Super Micro Computer jumped over 6% in premarket trading on Friday after the company announced it has started shipping “Plug-and-Play (PnP)-ready” racks powered by Nvidia’s new Blackwell Ultra chips, giving data center customers a ready-made option to scale up their AI infrastructure.

The rollout enables what SMCI calls “turn-key day-one” operations, with the entire racks preassembled and tested to work out of the box.

“Data center customers face many AI infrastructure challenges: complex network topology and cabling, power delivery, and thermal management,” CEO Charles Liang said. “Through Supermicro Data Center Building Block Solutions with our expertise in on-site deployment, we enable turn-key delivery of the highest-performance AI platform — critical for customers seeking to invest in cutting-edge technology.”
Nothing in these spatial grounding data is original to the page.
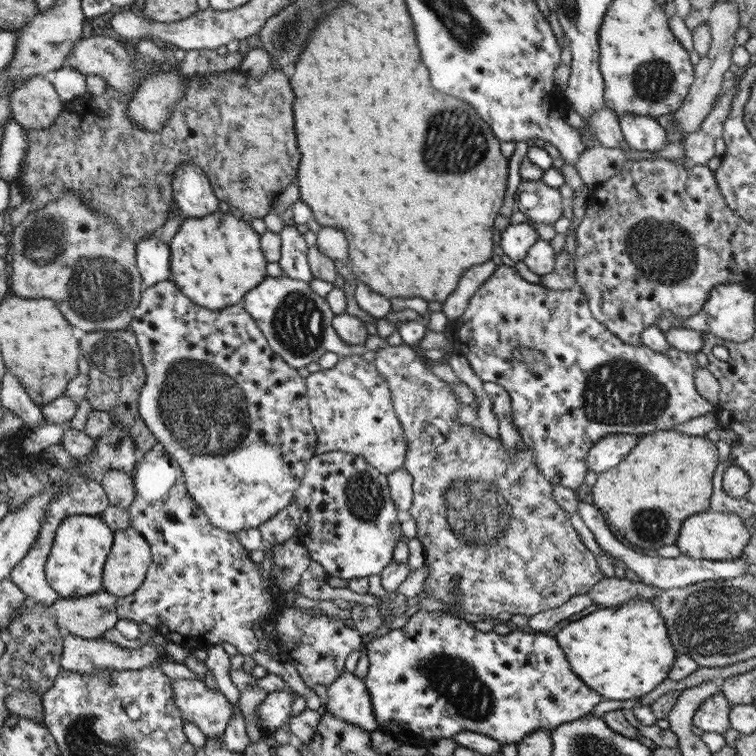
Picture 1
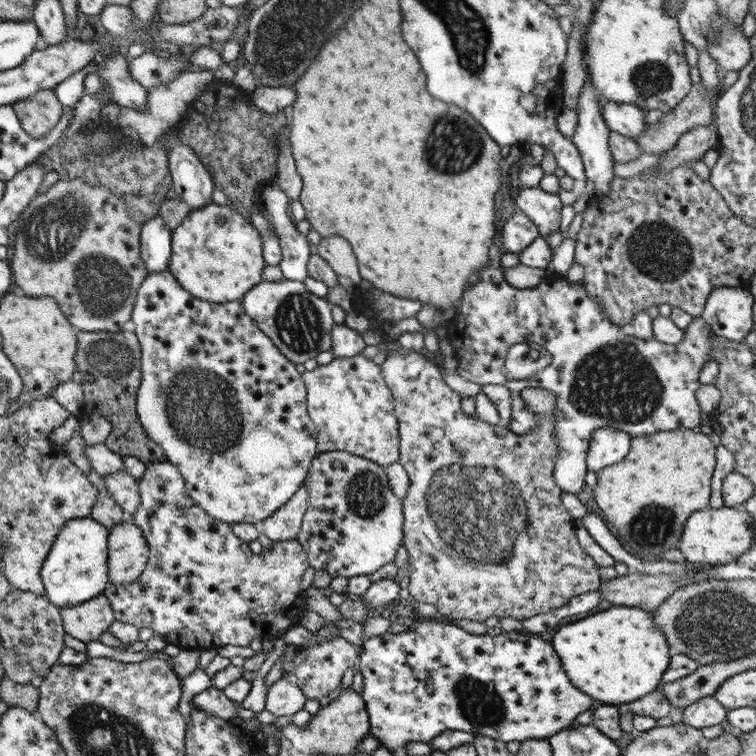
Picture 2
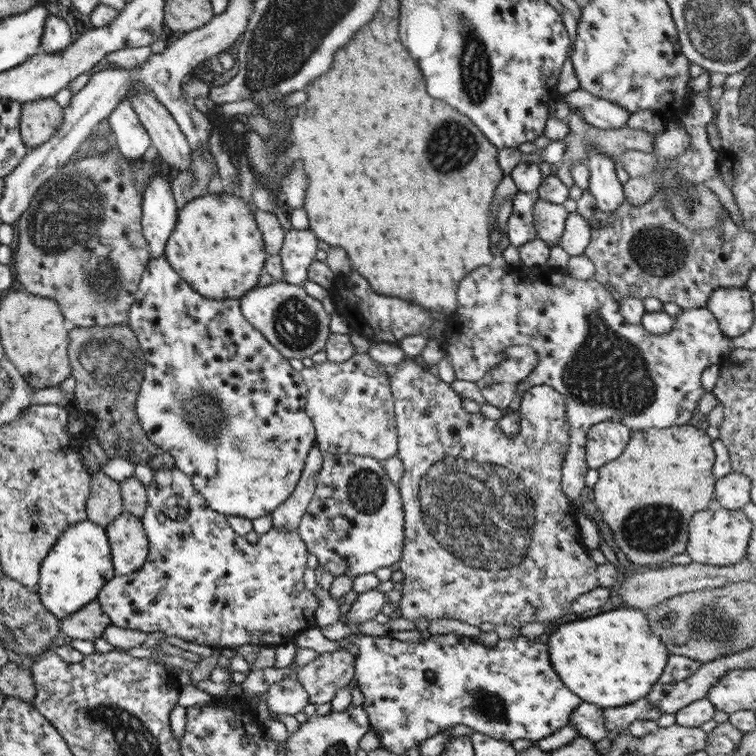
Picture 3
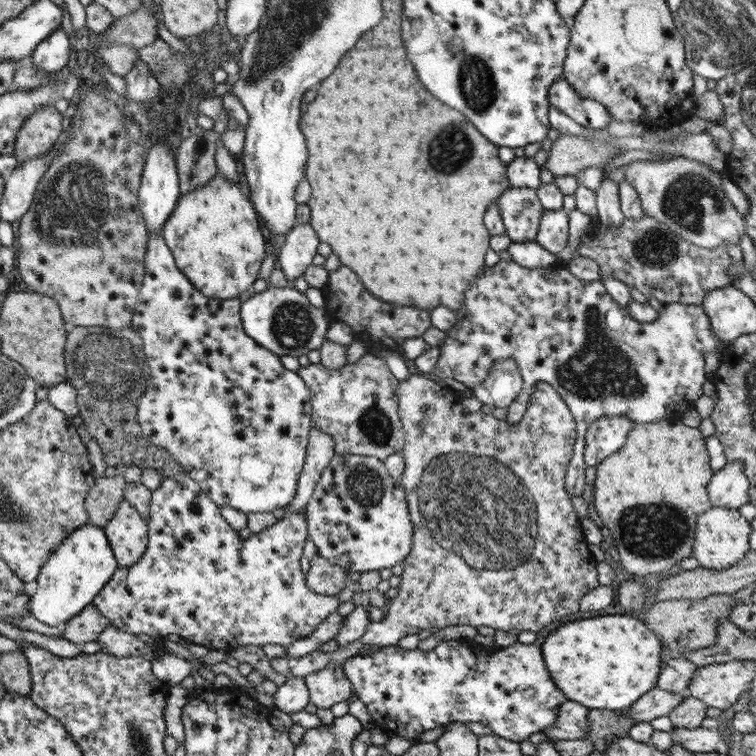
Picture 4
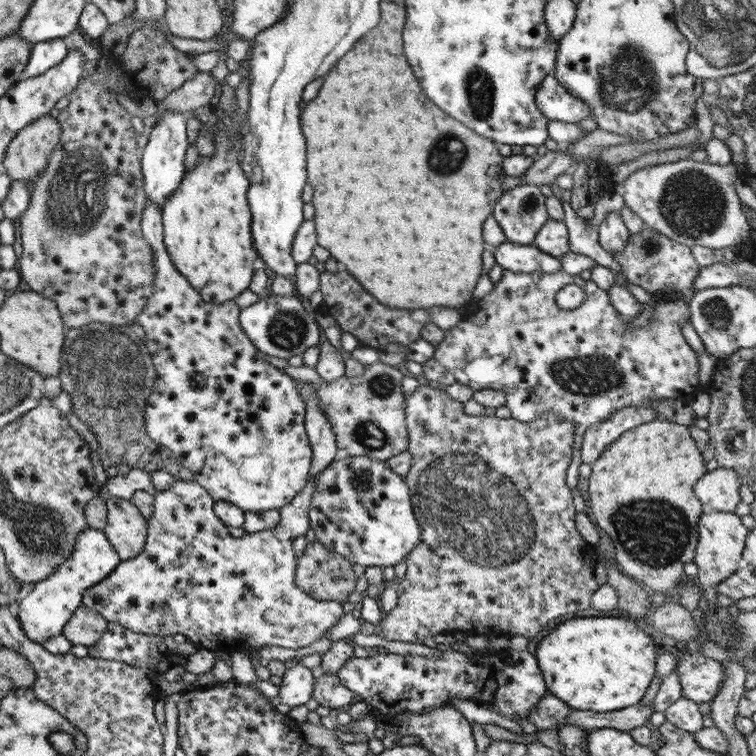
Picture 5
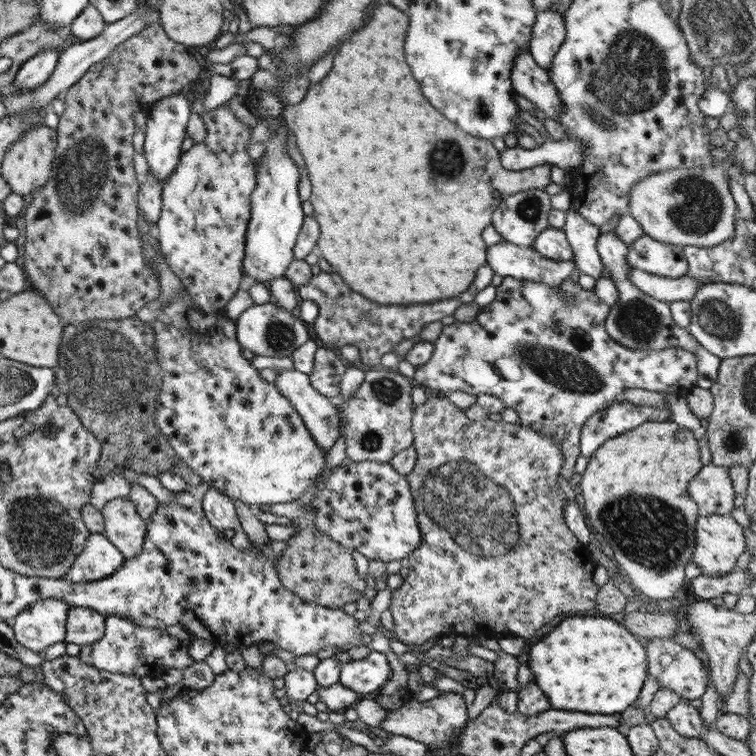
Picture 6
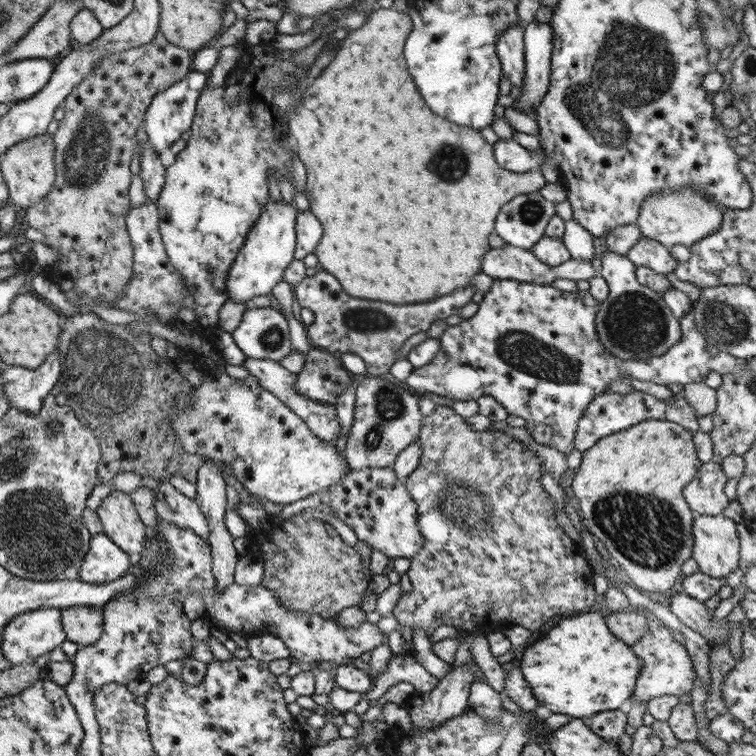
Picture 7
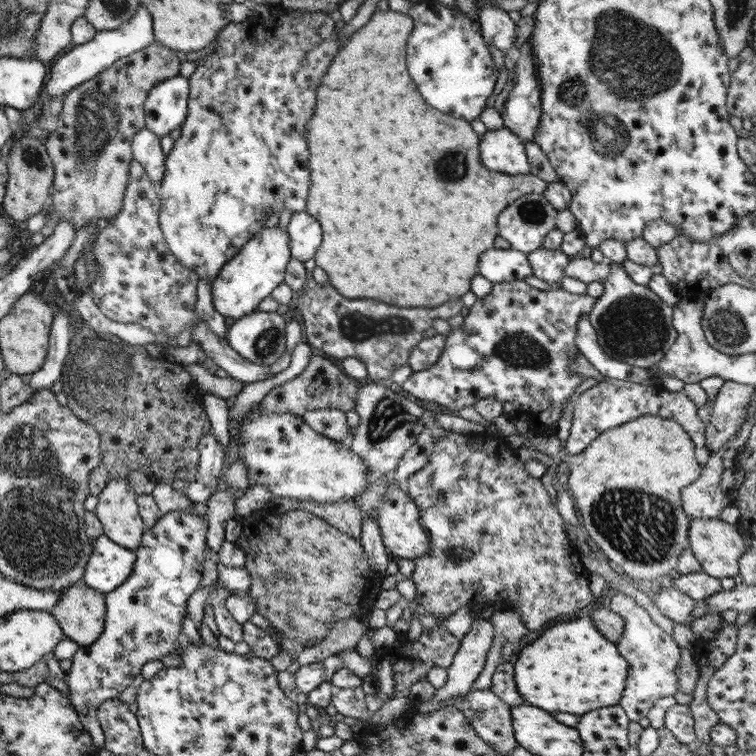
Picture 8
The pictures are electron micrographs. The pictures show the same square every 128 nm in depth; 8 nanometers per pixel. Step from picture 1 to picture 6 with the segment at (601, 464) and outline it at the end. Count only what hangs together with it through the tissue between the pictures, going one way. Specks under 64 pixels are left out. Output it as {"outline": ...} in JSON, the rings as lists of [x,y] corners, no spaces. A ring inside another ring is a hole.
{"outline":[[[622,399],[612,402],[608,408],[602,408],[590,416],[581,428],[579,443],[581,456],[590,459],[594,452],[607,442],[606,440],[634,430],[642,423],[662,421],[664,417],[668,418],[668,412],[658,406],[634,405]]]}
The company says the new systems performance jumps up to 7.5x over Nvidias previous-generation chips. Its also designed to run more efficiently, using less power and water while taking up less floor space, cutting the overall operating costs by 20%, according to the statement.

The launch comes after a rocky August, when SMCI’s shares plunged on weaker-than-expected quarterly results and management trimmed its annual revenue target.

Investors in Super Micro have endured much volatility this year, as the company has failed to deliver on multiple occasions. Even so, the shares are up nearly 50% year to date.